Must-see items include two works by Käthe Kollwitz, La Carmagnole of 1901 and Helft Russland (‘Help Russia’) of 1921; In the Man’s Brain by Edvard Munch of 1897; Max Beckmann’s Adam and Eve of 1917 and Pablo Picasso’s The Frugal Meal of 1904.
The exhibition is organised by The Hunterian, University of Glasgow.
Picture by Gareth Jones
Home and Away: 30 September 2020 – TBC
Sudley House will feature the new exhibition
Home and Away , opening with the venue on 30 September featuring oil paintings of both foreign and local views. The foreign views all come from George Holt’s collection, housed at Sudley and inspired by his family’s interest in travel. There will also be a range of views of Liverpool and the local area in the 19 th century from the period in which the Holts lived at Sudley. The ‘home’ views largely come from the Walker Art Gallery’s collection. The display will include two works by John Atkinson Grimshaw as well as Jean-Léon Gérôme, Thomas Creswick, Frederick Goodall, Charles Trevor Prescott and Eduardo de Martino.
Holt began collecting around the late 1860s; by 1884 when the family moved to Sudley he already had over 200 paintings, drawings and prints. The display gives us a view into the collecting habits of a group of Liverpool merchants who purchased British paintings in the second half of the 19 th century. Holt’s is the only collection to survive intact, thanks to his daughter Emma who bequeathed it to the city of Liverpool in 1944
Jessie Petheram, curator of Home and Away said
: “We’re delighted to have been able to bring this group of paintings together at Sudley House. The exhibition is a wonderful chance for visitors to Sudley to get a greater understanding of the global, social and visual culture surrounding the Holt family. The John Atkinson Grimshaw and Charles Trevor Prescott views of Liverpool are perennially popular, with another highlight being a study by the important French artist Jean-Léon Gérôme (1824-1904) for ‘Circus Maximus, Rome’. The finished work is in the Art Institute of Chicago.

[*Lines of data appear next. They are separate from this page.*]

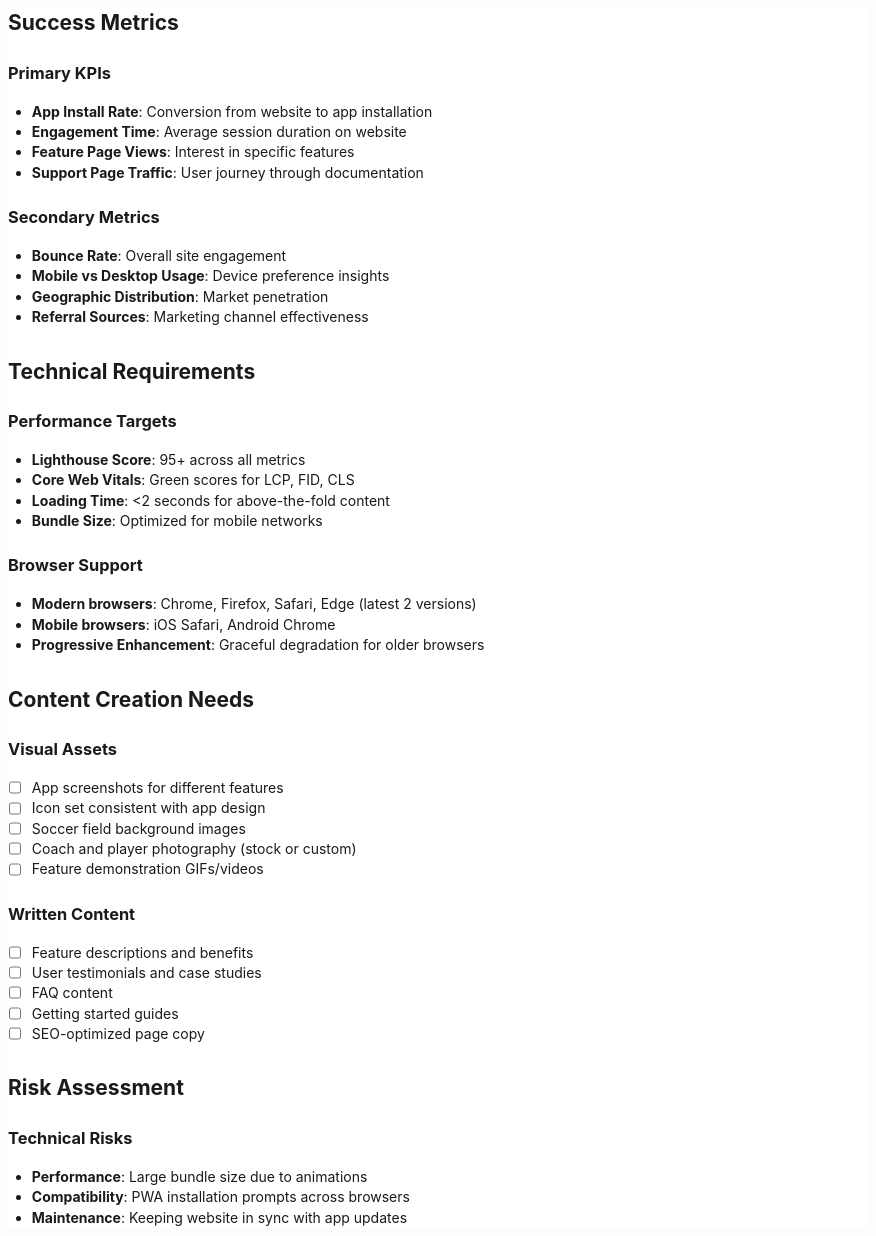 ## Success Metrics

### Primary KPIs
- **App Install Rate**: Conversion from website to app installation
- **Engagement Time**: Average session duration on website
- **Feature Page Views**: Interest in specific features
- **Support Page Traffic**: User journey through documentation

### Secondary Metrics
- **Bounce Rate**: Overall site engagement
- **Mobile vs Desktop Usage**: Device preference insights
- **Geographic Distribution**: Market penetration
- **Referral Sources**: Marketing channel effectiveness

## Technical Requirements

### Performance Targets
- **Lighthouse Score**: 95+ across all metrics
- **Core Web Vitals**: Green scores for LCP, FID, CLS
- **Loading Time**: <2 seconds for above-the-fold content
- **Bundle Size**: Optimized for mobile networks

### Browser Support
- **Modern browsers**: Chrome, Firefox, Safari, Edge (latest 2 versions)
- **Mobile browsers**: iOS Safari, Android Chrome
- **Progressive Enhancement**: Graceful degradation for older browsers

## Content Creation Needs

### Visual Assets
- [ ] App screenshots for different features
- [ ] Icon set consistent with app design
- [ ] Soccer field background images
- [ ] Coach and player photography (stock or custom)
- [ ] Feature demonstration GIFs/videos

### Written Content
- [ ] Feature descriptions and benefits
- [ ] User testimonials and case studies
- [ ] FAQ content
- [ ] Getting started guides
- [ ] SEO-optimized page copy

## Risk Assessment

### Technical Risks
- **Performance**: Large bundle size due to animations
- **Compatibility**: PWA installation prompts across browsers
- **Maintenance**: Keeping website in sync with app updates
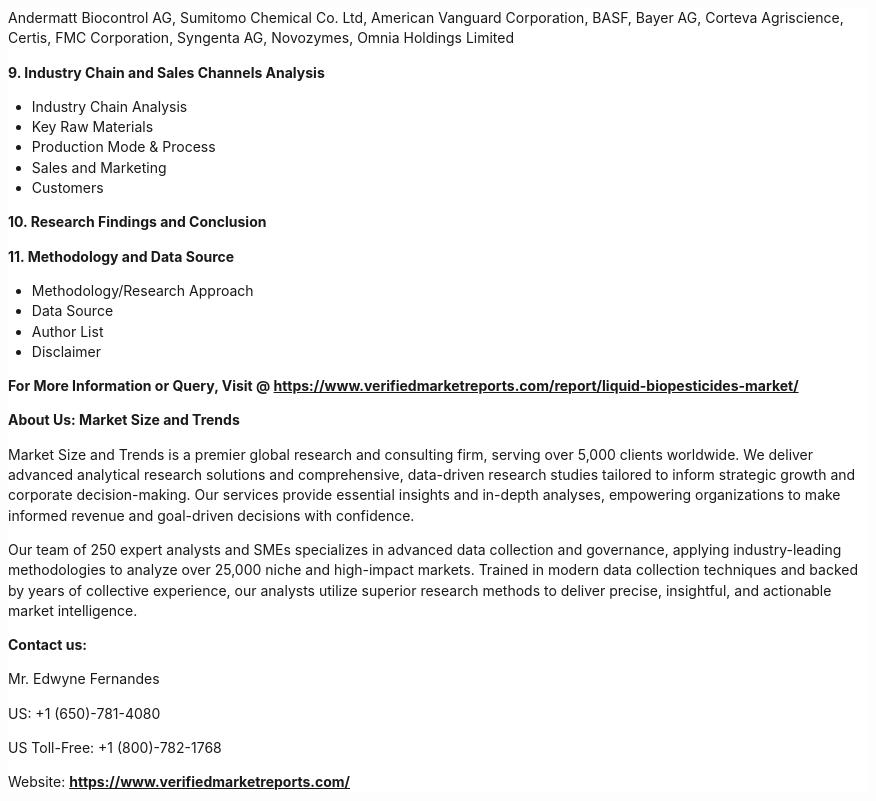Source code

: Andermatt Biocontrol AG, Sumitomo Chemical Co. Ltd, American Vanguard Corporation, BASF, Bayer AG, Corteva Agriscience, Certis, FMC Corporation, Syngenta AG, Novozymes, Omnia Holdings Limited</strong></p><p><strong>9. Industry Chain and Sales Channels Analysis</strong></p><ul><li>Industry Chain Analysis</li><li>Key Raw Materials</li><li>Production Mode &amp; Process</li><li>Sales and Marketing</li><li>Customers</li></ul><p><strong>10. Research Findings and Conclusion</strong></p><p><strong>11. Methodology and Data Source</strong></p><ul><li>Methodology/Research Approach</li><li>Data Source</li><li>Author List</li><li>Disclaimer</li></ul></p><p><strong>For More Information or Query, Visit @ <a href="https://www.verifiedmarketreports.com/report/liquid-biopesticides-market/">https://www.verifiedmarketreports.com/report/liquid-biopesticides-market/</a></strong></p><p><strong>About Us: Market Size and Trends</strong></p><p>Market Size and Trends is a premier global research and consulting firm, serving over 5,000 clients worldwide. We deliver advanced analytical research solutions and comprehensive, data-driven research studies tailored to inform strategic growth and corporate decision-making. Our services provide essential insights and in-depth analyses, empowering organizations to make informed revenue and goal-driven decisions with confidence.</p><p>Our team of 250 expert analysts and SMEs specializes in advanced data collection and governance, applying industry-leading methodologies to analyze over 25,000 niche and high-impact markets. Trained in modern data collection techniques and backed by years of collective experience, our analysts utilize superior research methods to deliver precise, insightful, and actionable market intelligence.</p><p><strong>Contact us:</strong></p><p>Mr. Edwyne Fernandes</p><p>US: +1 (650)-781-4080</p><p>US Toll-Free: +1 (800)-782-1768</p><p>Website: <strong><a href="https://www.verifiedmarketreports.com/">https://www.verifiedmarketreports.com/</a></strong></p>
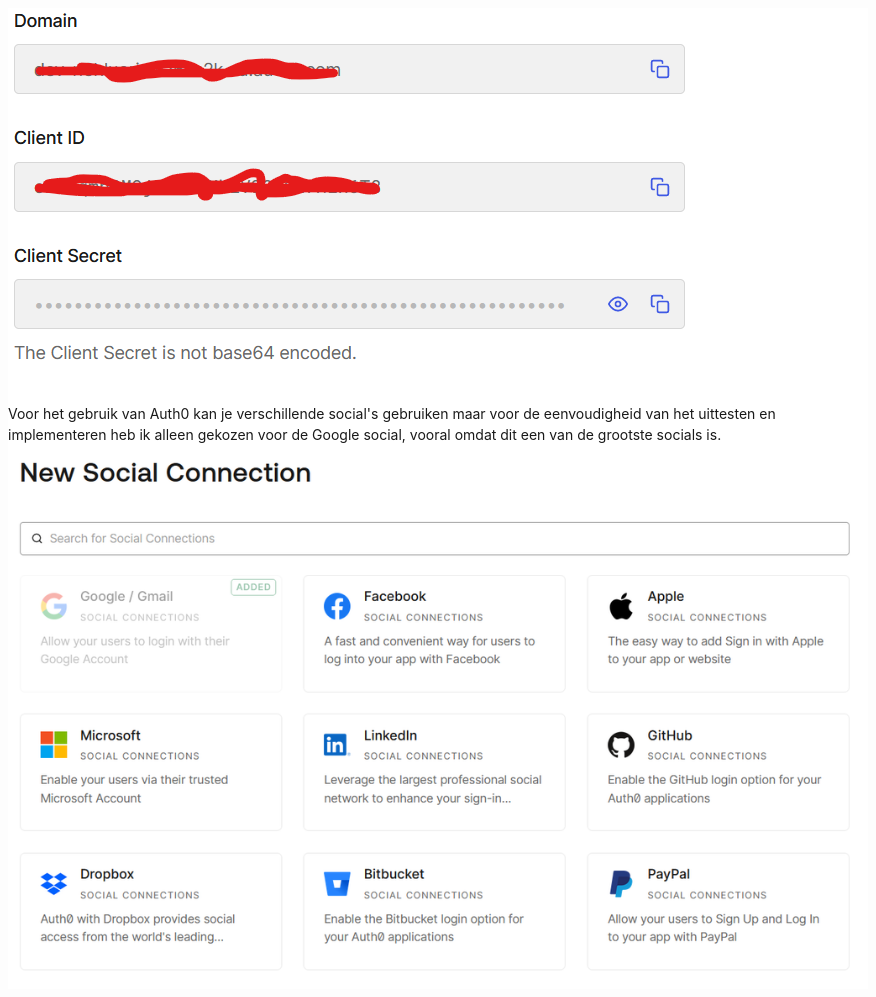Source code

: ![AppDomainClientId](../Images/Security_Spike/Auth0/AppDomainClientId.png)

Voor het gebruik van Auth0 kan je verschillende social's gebruiken maar voor de eenvoudigheid van het uittesten en implementeren heb ik alleen gekozen voor de Google social, vooral omdat dit een van de grootste socials is.

![SocialConnectionsAuth0](../Images/Security_Spike/Auth0/SocialConnectionsAuth0.png)
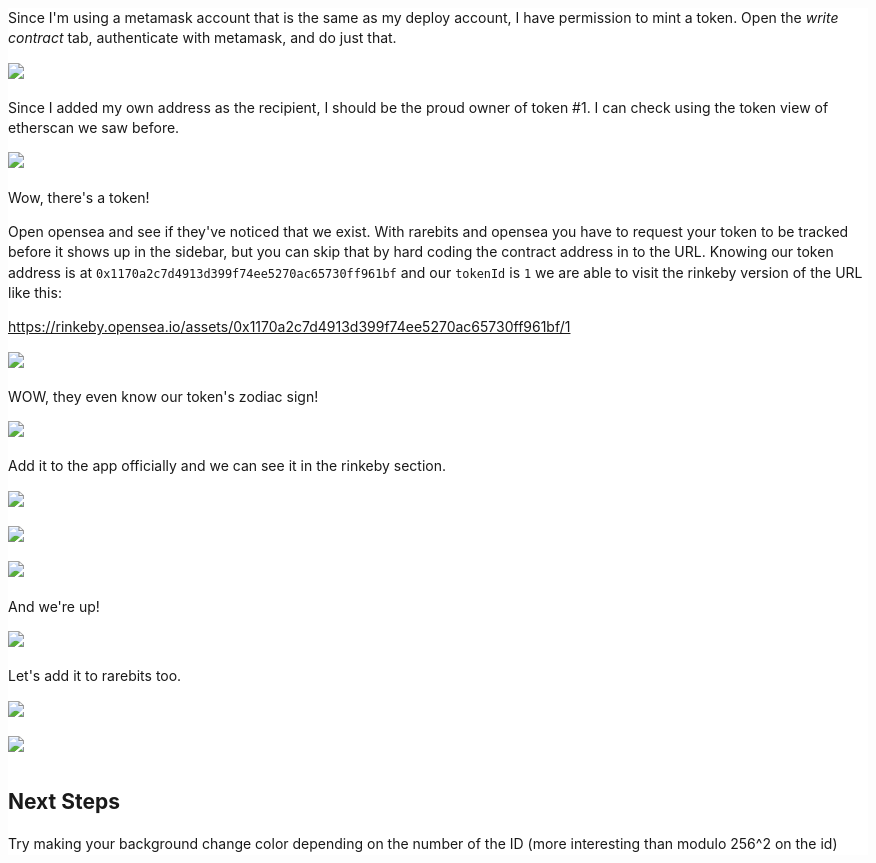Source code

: Since I'm using a metamask account that is the same as my deploy account, I have permission to mint a token. Open the _write contract_ tab, authenticate with metamask, and do just that.

![](https://uc6b0904cff6e65b808ed1505ab1.previews.dropboxusercontent.com/p/thumb/AAQ44Gg0Qi2wLm1BXIlj3yYIw0kUijaocI4Nm799pkoXyR9pPicsQtEgIetVruEPo3TM1eF-PucIicmH7801ctrhrelGNl_Oxf_hv-OhUGzIV284I86w3P7-y-G-YSs_iMfPhIAvFiaoU9Ak9e7_KT_lBDjA2rCtM2FdY5A2GXzjTH-pQm92uHV893asK7gZ-3XvLqxYKnOs6DPQgR4GS1i7PJSU8Wp59zZC-mMxfTULkiCmUkwI-RpN5cP22TpA6rDHH5mwG4hHVYVdFa0-T8JCUrcguRwD8Dusv3xTxoDO-_8sQSubAwJ53Z3eAuLWXBoq1WpfF2QvH_EUmSdGj011/p.png?size=1600x1200&size_mode=3)

Since I added my own address as the recipient, I should be the proud owner of token #1. I can check using the token view of etherscan we saw before.

![](https://ucaed88202fd8784b6d7018a39b5.previews.dropboxusercontent.com/p/thumb/AAQf0pl7T0Emb9mjIvRbHSwBBsq5lqSS_qg0ZtixmRwW_bsdbUCpaoJtKz7hLMc45g7qF8TAwUGpCpxOSUzLwhHrvFXJ5v8bDZugB_rVz6l_ngTCuBDgzat1PrsQPHo6wTkE3emYiVF4tx97VNJ4fOTc5cJH1N8AWu5FhROQAjULGsjb_bLeTIhV0kq2qfhG15zhZlQEbNAtd9cMkIJtMnFfKhA_dAI4rc3SlokSa1BflJKAQYTdwsPC3IvAL4GNdiqFBAtpgzBeZbO0y1IMnhSWpvBHaQ-6h3KPNNJwnm4I3KYDwFUTEC8UBDdlYo6RoVdu6_4hGCZ9dN2XP6xOVyiv/p.png?size=1600x1200&size_mode=3)

Wow, there's a token!

Open opensea and see if they've noticed that we exist. With rarebits and opensea you have to request your token to be tracked before it shows up in the sidebar, but you can skip that by hard coding the contract address in to the URL. Knowing our token address is at `0x1170a2c7d4913d399f74ee5270ac65730ff961bf` and our `tokenId` is `1` we are able to visit the rinkeby version of the URL like this:

<https://rinkeby.opensea.io/assets/0x1170a2c7d4913d399f74ee5270ac65730ff961bf/1>

![](https://www.dropbox.com/s/k6djvdkyms1bctk/Screenshot%202018-12-13%2021.00.28.png?dl=1)

WOW, they even know our token's zodiac sign!

![](https://ucd9dea5ef590eca17a254640713.previews.dropboxusercontent.com/p/thumb/AAQOs-eV4Zp2dA5aEEFe892Fa4UbRwpLIUqsqSMNCJkx3VjDQXspwbxrf39WpHOEoSbPEMLPNULA2ZNA6ersPIr--ke4szSWDW4cQ6tjh0Gk0ms7gU965WxjjvmYIXuwslYqCXjaQSjPBaaHXXE1UiglDPGuSlWoVDLX-XQYAMF7zAf3NWEOVf-5tBhlvZd_Quo8yFVXfnwvrU6ocE-ztMJVDzw2QEbbXOX2WPXkSAuUABYdP8RDZq0Y3HDFxHfecGFMUj2tx5zPGHBghoEoDy-akFkrZ6vDD6ZmUSnqVN5Dv70sSjtb69k5iXScxwpxidE4dA6gX8QXGAijVrxRMi6M/p.png?size=1600x1200&size_mode=3)

Add it to the app officially and we can see it in the rinkeby section.

![](https://ucb4f2d0fe014a038f5db3d4351c.previews.dropboxusercontent.com/p/thumb/AAQyRq7FC8lQ59Z7tPl3K35Z-qjtFHr6AHqs9wPkRcDIrcp9fI3yIAxLIIAozqtpcA2FLe2ILncNbh6eU4UQRF__miLE-OG3BnxZg0H90hi4QVYqhhLKnmDIGSJF2G2uRxYs5ph55VE7lQvx49ClmAMgw1A-lYKbP_ETmgL9Gidz7PsqCFO5_k6QM5X1zHGrU6C1jQOgNJeEIaXUgUBy889XFbJsBkM9SaoUgQROoEA0lRJjGSCT9Saocq4IEEokTUv7NSaRZmT-6b_sl-RfYFJm0GcTkjN4OYXNENYuWJwf1GX2b5AA40RJ8RZwmdiDrG7kP7aiAyyRgUrHcvPXBX3J/p.png?size=1600x1200&size_mode=3)

![](https://uc6721b9fbe8b9e400b0e16a2b2d.previews.dropboxusercontent.com/p/thumb/AAQeFmkQqEaiy9bAlkIy2FV4UsG0vBotkFZ0_Dzn0mh6O2DCuJinbK-n7zlZ1_gdzmI8PBPsSVezc5Iu2vWsSRY1buw7k-a4CNJGUodJ8TvPsnLf55TFwqcymHtVY5v4UmnSBXbTRb3PAnb0TqmlboscKyMFREn-P3eMeKGMKe8y9Gm0Cm8uy-YpWLNLXh1XCzuq8t8UL17bKn3GY7XQILxb_UGSH6CLm90YeIwKRPAVEkjOjbAa0zOwscawB0MnluWXY1uB4snGafdzTUAY9_VGFbh04KM-txa04VC8HAfx4pjF4IVG7pX5h3yP-Itz3KBDK47l0itBTasaLj4oNhfh/p.png?size=1600x1200&size_mode=3)

![](https://ucd9b2861e6e5ca875b4b34c1bc3.previews.dropboxusercontent.com/p/thumb/AAS4FZYKNCr6iW3NaN7sjFFwcZXdod24D8n3DRHq91n0AT8T_aL63FEtjpZXQIHC1o62wnN6ecLfatgZ_1MfopIsfPsMDQUxwE2ppprAnK31XzbeXxocj_4KzxAMSxK1Plg_aeNRYv_gzB7xG4zki_86iPks53c5kOPv8r2IAepGjbmXQUxfW6J6CO_szBAw3K5OiY8FEZ7B6a5UxWzLtbDiIOFrvVrQuUyH5BxWb7caZ08acxtA74Z2_0Hv-Bb68CTVi9uLd5Hma4sga1bXtebf32KDFG_4jPX91zsJSsIyRcneOYrjA7kWHgnvAmhmzdBYmCiNy5gJKZusVNz-OIzq/p.png?size=1600x1200&size_mode=3)

And we're up!

![](https://uc4202e9fca8d3904326cce90f88.previews.dropboxusercontent.com/p/thumb/AASwwB6oLcA9dncl3v72gavD8lsLJgfjAKLIffLx__UvTaC5ojT_et1GnBS1wo5jBCarhHlgrKUCh2MPA6M2wgZw50L-nkco8VAqPJm7X1E3jEiWR6un59p7eW_vzEhWwzKqza13BbHckTOcBbopdM4vnHrz4cmYQ0M4UXUMRXrLIj_C3TkSDOMRt5osnw57zsjwftH47VveoDodLY9ghKQMKEbeiJoPsmXOugTuPau8jVMpk78PJFfM0AJXDlw5_xsQ-rhGyKE5XSQF8VF9YqSZky4wNDumPeM7wPqmLR9FWpZk6yjhe8Y1hiBJcpeTwB1oidz2KQmfhABiWRncfhOv/p.png?size=1600x1200&size_mode=3)

Let's add it to rarebits too.

![](https://ucab4fda645c20b2e7fa248ba66c.previews.dropboxusercontent.com/p/thumb/AAR1iLY0W1VWdK4sYz2n-c7MbZq_jAIHXOIPZeq6vAhUV4NX_uJQ3mSLJISnnE9DuDbJKPwb3l4Kc0fTCUFx0hKPUguXg-iAArEB31U7uP2YawpODPAYuVUkKw_1jfHsz0BkrcVc_UkhTin_cqhHpF5aYvHOMFh9LrO-KihL0T4CjOcvKWNDfOrzrlbzy8pfp3NHzLiN9hCfYPnv5MirGv7NwdazkjueDPKxh_17axql-rsMDUpoMZiZLCo_bnIJ_ksH73WUtGHTbrka565XA66Se6ImDK4nJQRGZb7N-DC4_3Wyd-NjxdmSjkzHvg9rFOnDDG0mzOHsZK1fOVT5REb-/p.png?size=1600x1200&size_mode=3)

![](https://ucb4894f15b87e1d4d2a0f6f9cb9.previews.dropboxusercontent.com/p/thumb/AATeH3f78SkisPzM0BGUke0SSL2PcPKeUYvjB9YPr8IwEmZRiZ8XKWAnCdpmD6_DFb5Mg5ray985x0yaG-5TkxrgRACnqdbN5JYi8Gwom05hnUoIBTnWCYHTSlZfV6k9gde_515kIGIYFcgFF7s-0zwm1IDZ6UEx8jhmMpl7Y4-2TiMHPF_fORqxTzBi2AOYS_UxlBoOjPSlV1YOws8Vpj51M5SFpkq1-GdSpn9rh9CTe71iKSRSBFrR4QwamHPI93s7cGPfZE17OyeFWiMiPvskG4L5PxPIDl278PMH5jJv5FdWaHDqfIGGQgPI3q2oCQpsfLawMH0XJnskp3yOFYwX/p.png?size=1600x1200&size_mode=3)

## Next Steps



Try making your background change color depending on the number of the ID (more interesting than modulo 256^2 on the id)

“Holt mainly seems to have collected British artists, but Gérôme is an exception. He was considered the world’s most famous living artist during his heyday, frequently painting scenes of Greek mythology, ancient history and Orientalism.”
The display shows the visual culture on offer to the Holt family, both in paintings and in their daily lives. It also shows that 19
th century Britain frequently looked outwards and as a wealthy merchant and owner of Sudley House, George Holt surrounded himself with art that demonstrated his involvement in this global context. Many societally held views were complex and troubling and viewed through the eyes of the British Empire.
NML is committed to becoming more transparent about the origins of its collections. The labels that accompany some of the paintings in
Home and Away detail how many of the buildings and areas of the city are strongly associated with Liverpool’s involvement in the Transatlantic Slave Trade. An example is the Town Hall which appears in two paintings on display. The building has carvings on the exterior which depict African people alongside elephants. This is a reference to the wealth Liverpool obtained from the African continent through the exploitation of its people and resources. It is also noted that Bold Street, painted by Charles Trevor Prescott, was named after the prominent slave trader Jonas Bold.